How quickly times change on the Net. For a while we were all equal under the unmetered umbrella as deal after unbelievable deal offered us Internet access for a tenner a year, Internet access for life for a fiver, Internet access for the next seven generations of your family for a shilling.

But within three months the house of cards that unmetered access was built on began to tumble and unmetered ISPs started to fall like coconuts. Some mumbled that it was BT's fault because it was still charging operators per minute for renting telephone lines. But it was not until the biggest and most publicised deal floundered that BT faced the spotlight.

Andy Mitchell, managing director of AltaVista, has not had the best of weeks. When the Yank-based company rushed into the besieged UK Internet market guns blazing back in March it seemed as if they were the answer to our prayers, offering us a seemingly unbelievable deal. Internet fever had well and truly come to stay as even the Sun, not generally a big follower of tech news, decided to devote a front page story to it.

So, in order to deflect some of the barrage of criticism following the decision to ditch unmetered, Mitchell has blamed BT. Everyone loves a ruck and BT rose gloriously to the challenge, pretty much accusing AltaVista of lying and presenting its all new-improved unmetered product as evidence that AltaVista was merely attempting to pass the buck and creep out the back exit without being seen.

The one thing I love about BT is its ability to spin. In fact if Tony Blair ever gets sick of Alistair Campbell he could do worse than turn to the telco in search of a new spin doctor. And this latest bit of spin is quite brilliant in many ways. It allows BT to go on Newsnight and declare that ISPs are their own worse enemy, and it already has an unmetered wholesale product to offer them. To add weight to that claim, it also proudly announces that it had signed up rival telco WorldCom.

Which on the face of it sounds pretty good. After all, if you have been following the twists and turns of the unmetered story you will know that it was a complaint from WorldCom back in May that forced BT to offer such a product. So if WorldCom has signed up to the Friaco-style deal, surely it must be OK.

Well no, not really. Scrutinise the small print and it turns out that BT has been acting rather like a used car salesman who offers us cut and shut cars, half BMW, half Robin Reliant. While the first half of the contract with WorldCom is based on the Friaco agreement demanded by Oftel, the second half uses an older leased line agreement. So while operators can lease bandwidth for the first mile of the call, for the rest it has to lease individual lines, making it cost effective only for large ISPs and in urban areas.

So, operators wishing to take advantage of BT's latest unmetered compromise will have to weigh up whether it is worth running an Internet connection from Seamus McDouglas' house in a remote village in the Highlands. And the answer will almost certainly be no. The digital divide, so feared by Tony Blair, has finally come to haunt the Internet community.
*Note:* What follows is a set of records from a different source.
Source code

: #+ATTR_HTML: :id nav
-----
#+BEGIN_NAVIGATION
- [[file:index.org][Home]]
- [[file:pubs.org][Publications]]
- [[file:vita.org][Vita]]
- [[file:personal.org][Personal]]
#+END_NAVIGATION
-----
Attempting to understand the complexities of the UK telecoms market is enough to give even the cleverest acronym-friendly telecoms engineer a major headache.

It is, quite frankly, harder than long division. In fact the only way I came anywhere near to understanding it was when someone drew three boxes on a piece of paper -- one of a house, one of a local exchange and one of a main exchange. The wires that connect our houses to the local exchange -- called in telecom speak the local loop -- is owned almost exclusively by BT. And as it has had a lot of its other wires taken away, it is jealously guarding its last little remnant of monopoly.

Friaco was intended to end this last piece of incumbency but it would seem that BT, ever the Houdini, has managed to wriggle out of it again. Relying on the fact that the UK telecoms market is so complicated and hoping that most people will have better things to do than try and get to the bottom of it, BT has managed to persuade us that it is best friends with unmetered Internet access.

It is not and those people living in parts of England that still have hills and cows may find their ISP will not be prepared to carry the cost of unmetered Internet access.

Next summer the local loop unbundles and those precious bits of copper BT is clinging onto will finally be offered to other operators. Then maybe we will find the digital divide BT has opened this week may finally start to close.